Gemeinsam zogen beide eine Woche lang mit ihrem Fotoapparat durch die Stadt, um die Stimmung in der DDR-Metropole einzufangen. Sie zeigen Menschen in Alltagssituationen in ihrer Umgebung in stillen Schwarz-Weiß-Aufnahmen. Die nun ausgestellte Foto-Serie sei „wirklich Teamwork“, erklärt Olaf Thormann, Direktor des Grassi-Museums, zur Schau. Wer damals welches Bild geschossen habe, könne das Fotografen-Paar heute nicht mehr sagen. Die Pläne, die Fotoreihe in einem Buch zu veröffentlichen, seien damals nicht realisiert worden. Die Aufnahmen seien bei ihnen selbst in Vergessenheit geraten, die Negative erst beim Ordnen des Archivs von Rautert wieder aufgetaucht.

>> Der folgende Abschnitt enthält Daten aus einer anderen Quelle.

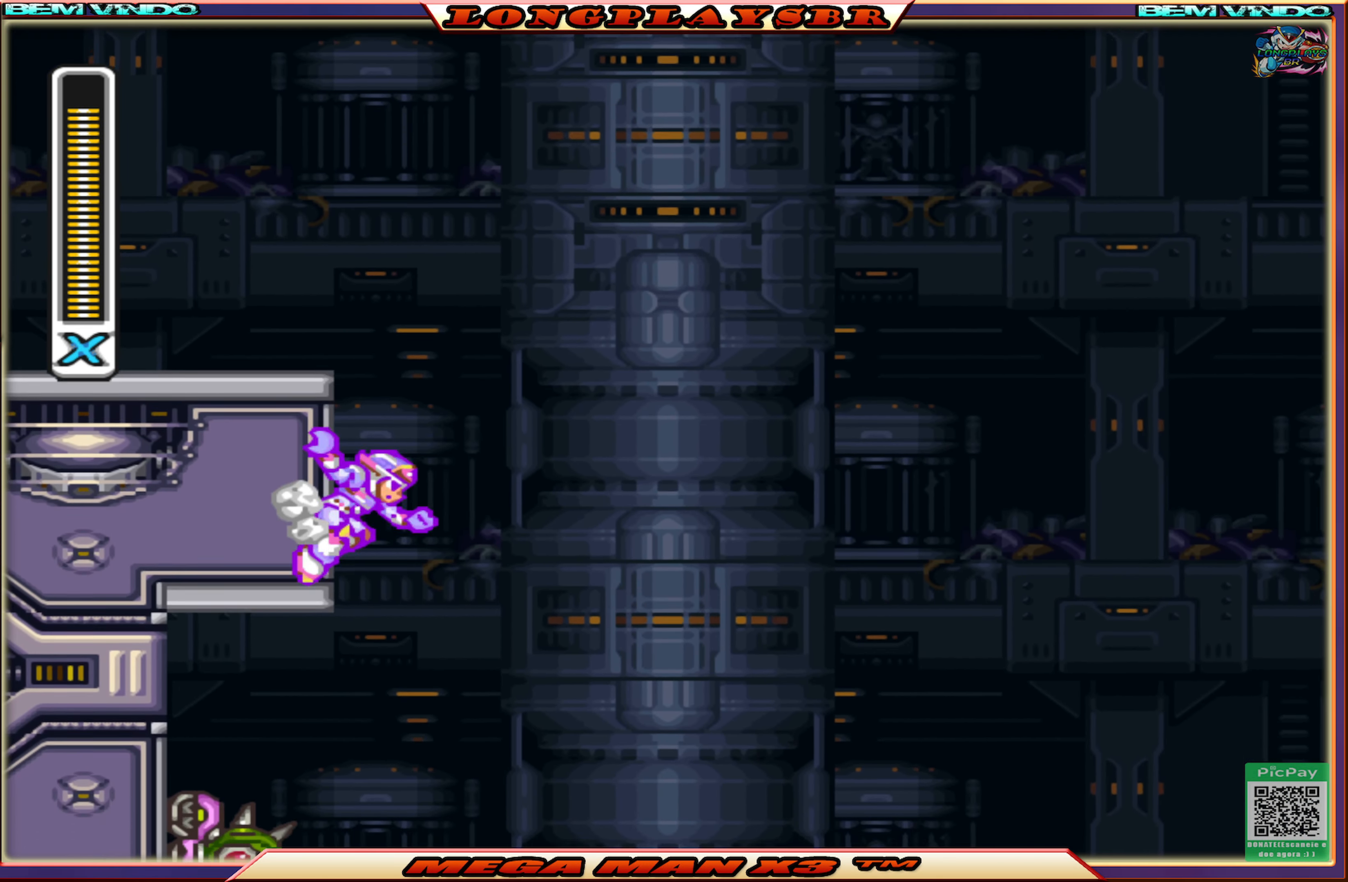
{"buttons": ["DPAD_UP", "DPAD_LEFT"], "left_stick": "center", "right_stick": "center", "events": [[167, "CROSS", "down"], [417, "CROSS", "up"]]}
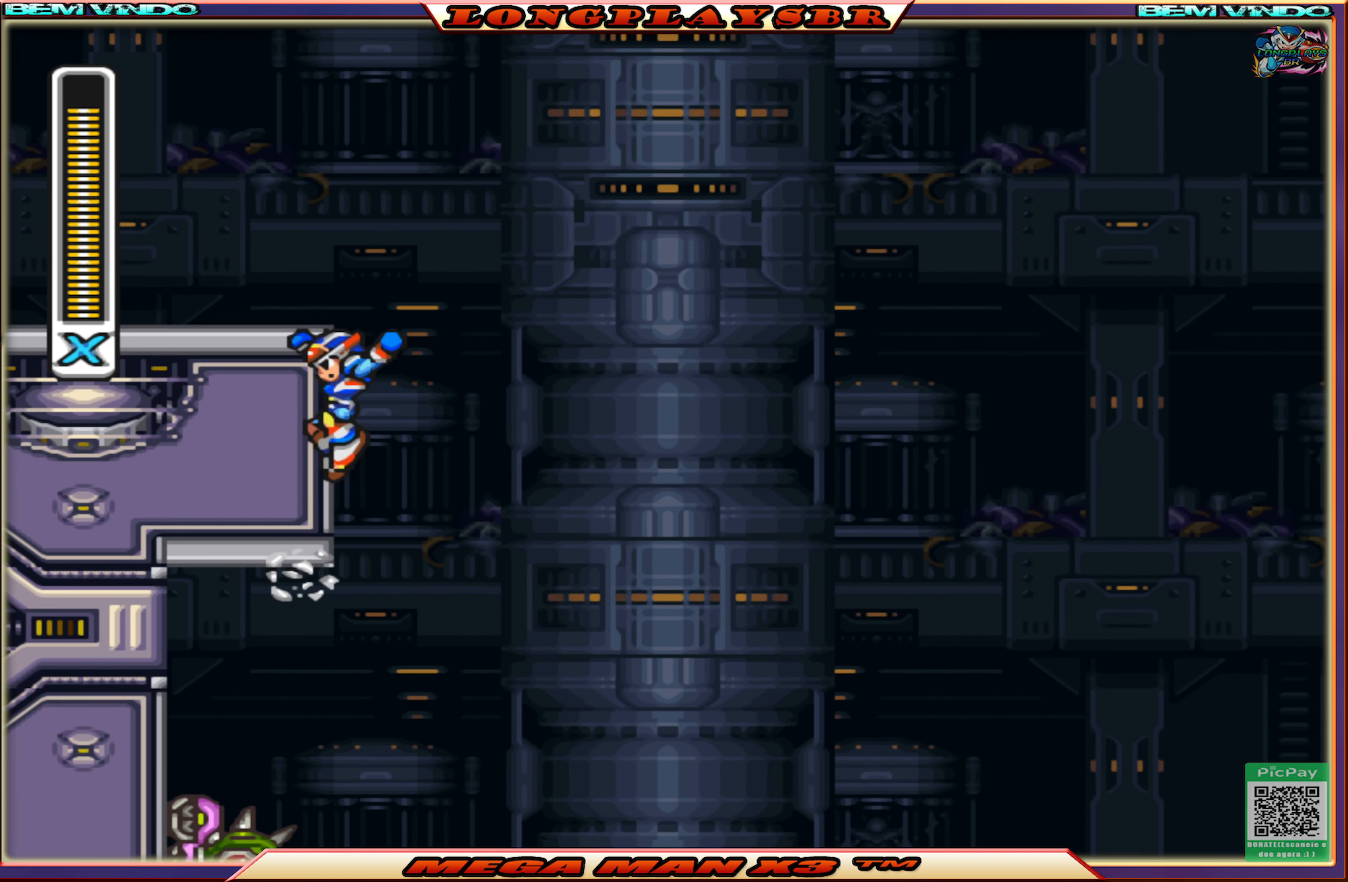
{"buttons": ["CROSS", "CIRCLE", "DPAD_RIGHT"], "left_stick": "center", "right_stick": "center", "events": [[367, "CIRCLE", "down"], [384, "CROSS", "down"], [450, "DPAD_LEFT", "up"], [467, "DPAD_RIGHT", "down"], [467, "DPAD_UP", "up"]]}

Prägend für die Kunst der Fotografie: Rautert und Eskildsen
Rautert arbeitete nach seinem Studium weltweit als Fotojournalist, von 1993 bis 2008 lehrte er als Professor für Fotografie an der Hochschule für Grafik und Buchkunst in Leipzig, zugleich porträtierte er Künstler von Andy Warhol bis Neo Rauch. Eskildsen baute am Folkwang-Museum die fotografische Abteilung auf und leitete sie bis 2012, außerdem war sie dort stellvertretende Direktorin und Kuratorin.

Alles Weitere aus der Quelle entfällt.